(WORK INSTRUCTION) In the passage on godly success, rewrite the part that opens with "Success, or prosperity, in" and closes with "of our lives.", replacing "heavenly Shepherd" with "heavenly Father".
*** Opening PROVIDED TEXT ***
Amidst the chaos that continues to unfold in the world, many of us may feel like we have lost a sense of favor or blessings in our lives. Compared to the times in the past, the church as a whole seems to have fallen short of the calling and blessings that God has for her.
This message is for those of us who desire to restore what we have lost in the area of our good success, and to restore the glory of Christ to the church.
Success, or prosperity, in the Bible is not just about materialism or money. Joseph of the Bible was described as a prosperous man even when he was a slave (Gen. 39:2, 5), and all that he did, God made it to prosper. Now, the key to this success is that the Lord was with Joseph. So while godly success can lead us to financial abundance, it begins from a place of soul prosperity, of intimacy with the Lord, where you are thriving from deep within.
As children of God, we can remain confident in our heavenly Shepherd. God’s heart for us, even during challenging times, is to bless and provide for us so that we can thrive in every area of our lives.
“Now all these things happened to them as examples (tupos or types), and they were written for our admonition, upon whom the ends of the ages have come."
—1 Corinthians 10:11 NKJV
The stories and characters in the Bible are patterns that God has given us to learn from in the end times. They are first, lessons for the church, which can also be applied to our personal lives as well.
Acts 27 holds a crucial message for us today as it contains lessons and truths for the church and tells us why the church has lost the good success it had enjoyed in the beginning. The story begins with Paul embarking on a journey toward Rome. At one point in this voyage, Paul had warned the ship’s crew not to leave the port they were sheltering in as he perceived that the “voyage will end with disaster and much loss,” but the crew persisted in setting sail. Not long after, they encountered a fierce storm that lasted for days, endangering the lives of all who were aboard the ship.
*** Closing PROVIDED TEXT ***
*** Opening DATA EXTRACTS ***
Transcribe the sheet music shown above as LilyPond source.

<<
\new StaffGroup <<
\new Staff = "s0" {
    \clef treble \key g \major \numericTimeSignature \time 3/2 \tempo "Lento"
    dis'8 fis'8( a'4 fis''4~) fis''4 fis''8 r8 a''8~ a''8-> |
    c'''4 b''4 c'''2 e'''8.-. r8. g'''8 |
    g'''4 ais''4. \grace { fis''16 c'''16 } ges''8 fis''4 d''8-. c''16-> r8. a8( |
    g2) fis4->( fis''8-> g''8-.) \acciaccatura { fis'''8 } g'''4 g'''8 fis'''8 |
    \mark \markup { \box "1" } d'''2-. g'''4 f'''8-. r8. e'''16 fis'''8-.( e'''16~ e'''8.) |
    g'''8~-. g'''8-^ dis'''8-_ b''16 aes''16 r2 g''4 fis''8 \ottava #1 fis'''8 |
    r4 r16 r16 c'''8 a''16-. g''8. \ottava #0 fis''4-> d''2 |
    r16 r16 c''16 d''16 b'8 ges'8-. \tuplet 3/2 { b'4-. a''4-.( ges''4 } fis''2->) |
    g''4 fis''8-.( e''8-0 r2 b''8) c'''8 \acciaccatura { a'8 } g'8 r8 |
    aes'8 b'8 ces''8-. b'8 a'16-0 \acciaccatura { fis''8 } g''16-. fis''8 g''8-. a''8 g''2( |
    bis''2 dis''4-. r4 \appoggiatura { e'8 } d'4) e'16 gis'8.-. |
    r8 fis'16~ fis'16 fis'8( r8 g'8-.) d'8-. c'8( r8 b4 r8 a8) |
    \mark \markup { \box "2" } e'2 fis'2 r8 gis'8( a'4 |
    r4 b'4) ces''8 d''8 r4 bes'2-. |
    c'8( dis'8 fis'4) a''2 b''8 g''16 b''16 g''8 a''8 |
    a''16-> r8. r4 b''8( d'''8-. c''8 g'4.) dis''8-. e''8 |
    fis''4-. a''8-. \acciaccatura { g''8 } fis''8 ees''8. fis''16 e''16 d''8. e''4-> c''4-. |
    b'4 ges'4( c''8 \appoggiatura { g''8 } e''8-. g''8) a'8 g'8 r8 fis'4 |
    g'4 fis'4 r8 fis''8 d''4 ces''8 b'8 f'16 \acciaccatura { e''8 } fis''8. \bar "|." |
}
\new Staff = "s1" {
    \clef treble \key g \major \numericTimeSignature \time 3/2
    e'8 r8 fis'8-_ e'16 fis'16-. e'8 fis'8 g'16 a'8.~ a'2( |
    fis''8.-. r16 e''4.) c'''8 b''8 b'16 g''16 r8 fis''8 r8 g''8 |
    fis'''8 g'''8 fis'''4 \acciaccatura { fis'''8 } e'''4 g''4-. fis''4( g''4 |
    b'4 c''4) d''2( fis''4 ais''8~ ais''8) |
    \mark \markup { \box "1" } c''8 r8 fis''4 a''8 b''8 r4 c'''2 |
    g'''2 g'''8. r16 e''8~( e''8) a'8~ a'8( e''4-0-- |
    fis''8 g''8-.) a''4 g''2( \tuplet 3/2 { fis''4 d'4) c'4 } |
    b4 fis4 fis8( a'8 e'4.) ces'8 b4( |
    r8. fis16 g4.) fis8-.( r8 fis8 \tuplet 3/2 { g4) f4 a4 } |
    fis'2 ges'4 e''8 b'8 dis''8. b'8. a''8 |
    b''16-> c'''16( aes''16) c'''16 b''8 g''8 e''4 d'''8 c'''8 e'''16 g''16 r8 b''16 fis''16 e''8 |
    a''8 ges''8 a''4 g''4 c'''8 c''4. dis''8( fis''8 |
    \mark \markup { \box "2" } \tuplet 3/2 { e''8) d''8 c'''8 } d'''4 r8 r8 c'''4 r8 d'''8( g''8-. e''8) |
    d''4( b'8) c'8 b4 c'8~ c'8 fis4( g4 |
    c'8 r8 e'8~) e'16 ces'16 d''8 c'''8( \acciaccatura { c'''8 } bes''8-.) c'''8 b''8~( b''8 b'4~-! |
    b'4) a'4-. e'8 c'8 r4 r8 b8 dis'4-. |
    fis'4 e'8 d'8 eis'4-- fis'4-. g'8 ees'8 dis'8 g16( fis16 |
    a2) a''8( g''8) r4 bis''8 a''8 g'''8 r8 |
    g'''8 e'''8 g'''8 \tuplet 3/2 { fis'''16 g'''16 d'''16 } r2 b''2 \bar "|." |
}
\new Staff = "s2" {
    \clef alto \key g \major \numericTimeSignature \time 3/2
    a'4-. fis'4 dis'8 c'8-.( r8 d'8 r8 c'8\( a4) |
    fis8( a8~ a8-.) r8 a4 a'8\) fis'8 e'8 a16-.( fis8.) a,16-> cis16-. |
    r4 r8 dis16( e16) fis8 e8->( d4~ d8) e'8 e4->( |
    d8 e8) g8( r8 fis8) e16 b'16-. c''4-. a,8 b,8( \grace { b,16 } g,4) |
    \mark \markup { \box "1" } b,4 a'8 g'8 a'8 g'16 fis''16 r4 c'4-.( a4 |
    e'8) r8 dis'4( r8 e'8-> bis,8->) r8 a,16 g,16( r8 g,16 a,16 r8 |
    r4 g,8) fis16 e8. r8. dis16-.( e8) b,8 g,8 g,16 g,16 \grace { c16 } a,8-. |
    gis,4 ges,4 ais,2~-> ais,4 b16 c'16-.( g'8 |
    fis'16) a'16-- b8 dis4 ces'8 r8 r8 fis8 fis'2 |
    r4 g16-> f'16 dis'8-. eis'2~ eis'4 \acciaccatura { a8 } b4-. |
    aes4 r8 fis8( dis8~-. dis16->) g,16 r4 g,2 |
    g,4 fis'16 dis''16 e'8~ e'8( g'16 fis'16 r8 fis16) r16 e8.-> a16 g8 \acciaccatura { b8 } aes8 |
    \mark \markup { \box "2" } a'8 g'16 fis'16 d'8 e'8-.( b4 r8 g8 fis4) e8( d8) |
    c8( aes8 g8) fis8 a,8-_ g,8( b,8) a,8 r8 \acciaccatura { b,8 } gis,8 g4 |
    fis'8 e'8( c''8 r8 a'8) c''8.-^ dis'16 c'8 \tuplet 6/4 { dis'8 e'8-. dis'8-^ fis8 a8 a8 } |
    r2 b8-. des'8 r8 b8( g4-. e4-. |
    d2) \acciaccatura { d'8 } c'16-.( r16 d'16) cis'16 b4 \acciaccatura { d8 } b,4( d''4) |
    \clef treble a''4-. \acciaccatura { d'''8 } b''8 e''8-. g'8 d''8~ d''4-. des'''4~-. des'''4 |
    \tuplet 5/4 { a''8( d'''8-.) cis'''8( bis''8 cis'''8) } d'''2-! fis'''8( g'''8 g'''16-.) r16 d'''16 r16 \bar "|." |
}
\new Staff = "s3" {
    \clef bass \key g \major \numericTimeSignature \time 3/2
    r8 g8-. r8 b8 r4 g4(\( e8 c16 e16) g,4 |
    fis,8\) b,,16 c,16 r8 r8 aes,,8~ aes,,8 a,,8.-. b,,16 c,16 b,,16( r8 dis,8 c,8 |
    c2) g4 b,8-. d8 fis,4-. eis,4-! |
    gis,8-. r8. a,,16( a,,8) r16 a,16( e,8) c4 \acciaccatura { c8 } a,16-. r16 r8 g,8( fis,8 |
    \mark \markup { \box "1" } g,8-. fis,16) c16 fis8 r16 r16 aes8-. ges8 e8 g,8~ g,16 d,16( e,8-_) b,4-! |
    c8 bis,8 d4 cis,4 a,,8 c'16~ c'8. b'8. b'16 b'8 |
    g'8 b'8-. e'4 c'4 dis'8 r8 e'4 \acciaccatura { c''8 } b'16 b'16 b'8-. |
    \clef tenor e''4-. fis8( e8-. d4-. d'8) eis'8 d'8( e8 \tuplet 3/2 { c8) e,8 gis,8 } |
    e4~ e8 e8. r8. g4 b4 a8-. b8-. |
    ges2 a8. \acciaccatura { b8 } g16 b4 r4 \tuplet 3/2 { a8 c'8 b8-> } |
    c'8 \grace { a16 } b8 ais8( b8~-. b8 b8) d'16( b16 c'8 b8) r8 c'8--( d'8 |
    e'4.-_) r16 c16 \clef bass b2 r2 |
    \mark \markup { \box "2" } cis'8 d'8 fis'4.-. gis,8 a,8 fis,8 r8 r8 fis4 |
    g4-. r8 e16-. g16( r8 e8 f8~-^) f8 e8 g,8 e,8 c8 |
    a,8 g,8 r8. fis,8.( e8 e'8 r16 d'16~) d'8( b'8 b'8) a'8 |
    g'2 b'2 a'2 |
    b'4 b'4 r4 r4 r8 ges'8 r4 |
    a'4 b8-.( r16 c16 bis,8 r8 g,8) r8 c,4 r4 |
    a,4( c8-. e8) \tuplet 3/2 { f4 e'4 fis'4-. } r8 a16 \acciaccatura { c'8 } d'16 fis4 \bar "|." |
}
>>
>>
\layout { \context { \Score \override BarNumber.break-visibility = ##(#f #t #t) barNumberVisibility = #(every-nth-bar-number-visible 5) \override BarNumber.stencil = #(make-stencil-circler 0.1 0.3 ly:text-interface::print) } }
*** Closing DATA EXTRACTS ***
(RESULT)
Success, or prosperity, in the Bible is not just about materialism or money. Joseph of the Bible was described as a prosperous man even when he was a slave (Gen. 39:2, 5), and all that he did, God made it to prosper. Now, the key to this success is that the Lord was with Joseph. So while godly success can lead us to financial abundance, it begins from a place of soul prosperity, of intimacy with the Lord, where you are thriving from deep within.
As children of God, we can remain confident in our heavenly Father. God’s heart for us, even during challenging times, is to bless and provide for us so that we can thrive in every area of our lives.